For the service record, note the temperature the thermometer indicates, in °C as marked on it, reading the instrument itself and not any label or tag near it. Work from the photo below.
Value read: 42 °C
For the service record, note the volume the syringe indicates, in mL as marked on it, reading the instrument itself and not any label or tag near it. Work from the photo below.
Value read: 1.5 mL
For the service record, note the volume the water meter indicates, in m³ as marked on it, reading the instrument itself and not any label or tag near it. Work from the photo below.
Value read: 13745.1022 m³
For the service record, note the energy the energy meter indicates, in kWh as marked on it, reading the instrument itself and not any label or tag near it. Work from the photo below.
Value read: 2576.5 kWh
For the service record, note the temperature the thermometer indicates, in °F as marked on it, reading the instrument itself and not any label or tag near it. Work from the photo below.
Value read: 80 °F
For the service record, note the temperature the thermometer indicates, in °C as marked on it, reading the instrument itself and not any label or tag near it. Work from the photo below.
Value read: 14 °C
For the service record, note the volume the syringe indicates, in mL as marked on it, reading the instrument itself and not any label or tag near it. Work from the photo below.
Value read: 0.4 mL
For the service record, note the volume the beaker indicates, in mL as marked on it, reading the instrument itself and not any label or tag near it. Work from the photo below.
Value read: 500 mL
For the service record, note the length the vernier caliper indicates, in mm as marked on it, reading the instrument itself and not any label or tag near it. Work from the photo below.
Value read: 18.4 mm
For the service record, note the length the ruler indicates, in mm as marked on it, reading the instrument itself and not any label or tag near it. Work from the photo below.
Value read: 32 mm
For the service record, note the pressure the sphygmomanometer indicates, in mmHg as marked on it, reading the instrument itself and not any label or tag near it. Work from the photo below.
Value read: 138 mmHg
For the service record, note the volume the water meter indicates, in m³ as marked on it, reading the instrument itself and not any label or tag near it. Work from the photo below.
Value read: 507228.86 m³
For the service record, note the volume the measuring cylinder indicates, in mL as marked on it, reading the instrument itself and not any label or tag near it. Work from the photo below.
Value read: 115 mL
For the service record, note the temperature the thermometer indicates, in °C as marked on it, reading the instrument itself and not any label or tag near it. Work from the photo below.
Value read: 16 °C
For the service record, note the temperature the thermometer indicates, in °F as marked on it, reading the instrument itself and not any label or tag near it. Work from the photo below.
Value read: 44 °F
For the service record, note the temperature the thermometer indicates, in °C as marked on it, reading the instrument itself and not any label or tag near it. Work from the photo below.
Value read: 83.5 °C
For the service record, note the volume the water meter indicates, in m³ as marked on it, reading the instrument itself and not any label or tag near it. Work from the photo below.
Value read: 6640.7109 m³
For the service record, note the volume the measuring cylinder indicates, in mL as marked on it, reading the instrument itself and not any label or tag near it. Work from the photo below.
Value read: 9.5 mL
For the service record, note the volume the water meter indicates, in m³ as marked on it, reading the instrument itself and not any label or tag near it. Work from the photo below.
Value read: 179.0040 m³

··········

■ DIRECTIONS FOR THIS TASK
Set out as a numbered list every line of the items from the first one through the line with "Value read: 2576.5 kWh", skipping blank lines.

■ ANSWER AREA
1. For the service record, note the temperature the thermometer indicates, in °C as marked on it, reading the instrument itself and not any label or tag near it. Work from the photo below.
2. Value read: 42 °C
3. For the service record, note the volume the syringe indicates, in mL as marked on it, reading the instrument itself and not any label or tag near it. Work from the photo below.
4. Value read: 1.5 mL
5. For the service record, note the volume the water meter indicates, in m³ as marked on it, reading the instrument itself and not any label or tag near it. Work from the photo below.
6. Value read: 13745.1022 m³
7. For the service record, note the energy the energy meter indicates, in kWh as marked on it, reading the instrument itself and not any label or tag near it. Work from the photo below.
8. Value read: 2576.5 kWh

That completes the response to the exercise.